Exclude all images and print the entries below exactly.

######

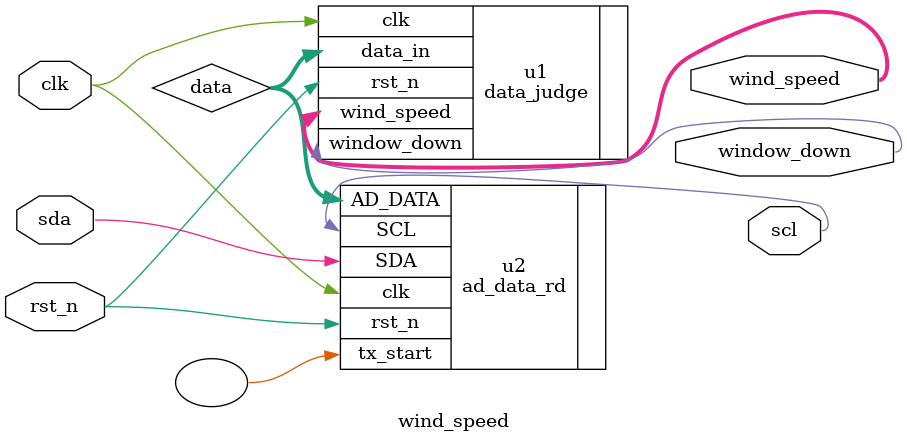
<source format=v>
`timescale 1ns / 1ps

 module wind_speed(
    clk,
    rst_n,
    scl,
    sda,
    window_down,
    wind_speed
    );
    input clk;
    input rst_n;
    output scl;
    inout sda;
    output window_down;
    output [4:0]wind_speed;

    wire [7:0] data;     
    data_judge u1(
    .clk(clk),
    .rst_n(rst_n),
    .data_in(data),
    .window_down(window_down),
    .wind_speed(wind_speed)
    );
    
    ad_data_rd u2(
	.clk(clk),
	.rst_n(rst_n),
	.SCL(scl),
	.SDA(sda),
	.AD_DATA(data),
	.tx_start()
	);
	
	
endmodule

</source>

######

* [Reply]
<source format=v>
`timescale 1ns / 1ps

 module wind_speed(
    clk,
    rst_n,
    scl,
    sda,
    window_down,
    wind_speed
    );
    input clk;
    input rst_n;
    output scl;
    inout sda;
    output window_down;
    output [4:0]wind_speed;

    wire [7:0] data;     
    data_judge u1(
    .clk(clk),
    .rst_n(rst_n),
    .data_in(data),
    .window_down(window_down),
    .wind_speed(wind_speed)
    );
    
    ad_data_rd u2(
	.clk(clk),
	.rst_n(rst_n),
	.SCL(scl),
	.SDA(sda),
	.AD_DATA(data),
	.tx_start()
	);
	
	
endmodule

</source>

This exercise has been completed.